Report how many lines below contain the word "Slika". Write only that number.

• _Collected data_
┄┄┄┄┄┄┄┄┄┄┄┄┄┄┄┄┄┄┄┄

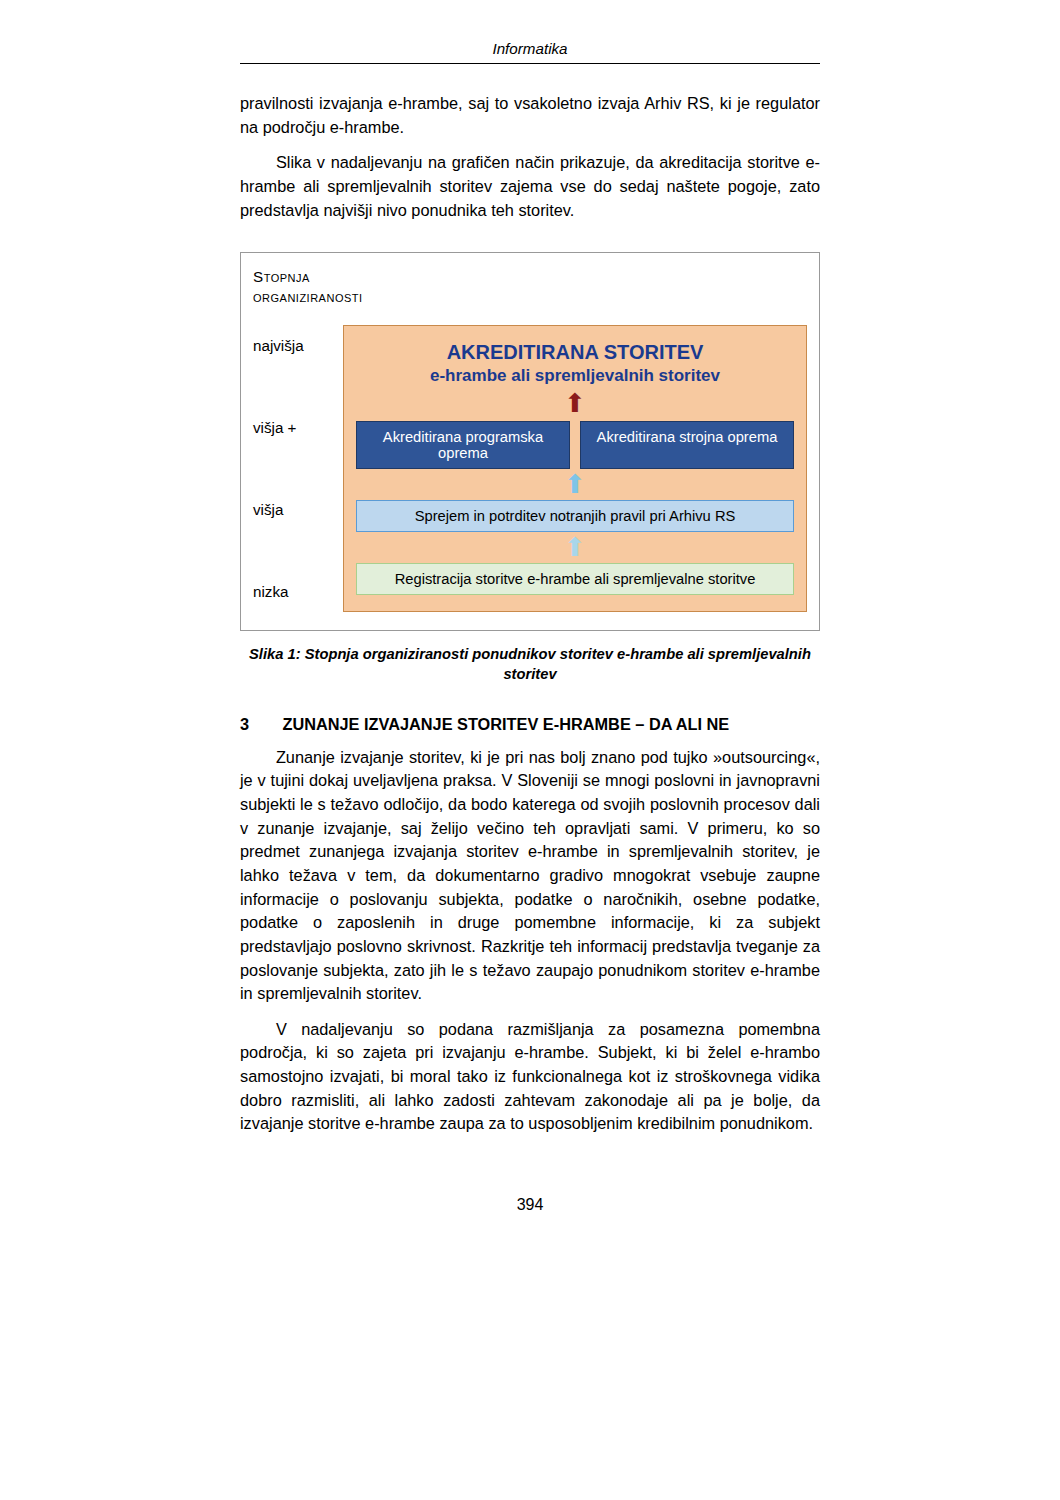Informatika
pravilnosti izvajanja e-hrambe, saj to vsakoletno izvaja Arhiv RS, ki je regulator na področju e-hrambe.
Slika v nadaljevanju na grafičen način prikazuje, da akreditacija storitve e-hrambe ali spremljevalnih storitev zajema vse do sedaj naštete pogoje, zato predstavlja najvišji nivo ponudnika teh storitev.
Stopnja
organiziranosti
najvišja višja + višja nizka
AKREDITIRANA STORITEV e-hrambe ali spremljevalnih storitev
⬆
Akreditirana programska oprema
Akreditirana strojna oprema
⬆
Sprejem in potrditev notranjih pravil pri Arhivu RS
⬆
Registracija storitve e-hrambe ali spremljevalne storitve
Slika 1: Stopnja organiziranosti ponudnikov storitev e-hrambe ali spremljevalnih storitev
3 Zunanje izvajanje storitev e-hrambe – da ali ne
Zunanje izvajanje storitev, ki je pri nas bolj znano pod tujko »outsourcing«, je v tujini dokaj uveljavljena praksa. V Sloveniji se mnogi poslovni in javnopravni subjekti le s težavo odločijo, da bodo katerega od svojih poslovnih procesov dali v zunanje izvajanje, saj želijo večino teh opravljati sami. V primeru, ko so predmet zunanjega izvajanja storitev e-hrambe in spremljevalnih storitev, je lahko težava v tem, da dokumentarno gradivo mnogokrat vsebuje zaupne informacije o poslovanju subjekta, podatke o naročnikih, osebne podatke, podatke o zaposlenih in druge pomembne informacije, ki za subjekt predstavljajo poslovno skrivnost. Razkritje teh informacij predstavlja tveganje za poslovanje subjekta, zato jih le s težavo zaupajo ponudnikom storitev e-hrambe in spremljevalnih storitev.
V nadaljevanju so podana razmišljanja za posamezna pomembna področja, ki so zajeta pri izvajanju e-hrambe. Subjekt, ki bi želel e-hrambo samostojno izvajati, bi moral tako iz funkcionalnega kot iz stroškovnega vidika dobro razmisliti, ali lahko zadosti zahtevam zakonodaje ali pa je bolje, da izvajanje storitve e-hrambe zaupa za to usposobljenim kredibilnim ponudnikom.
394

┄┄┄┄┄┄┄┄┄┄┄┄┄┄┄┄┄┄┄┄

• _Response_
2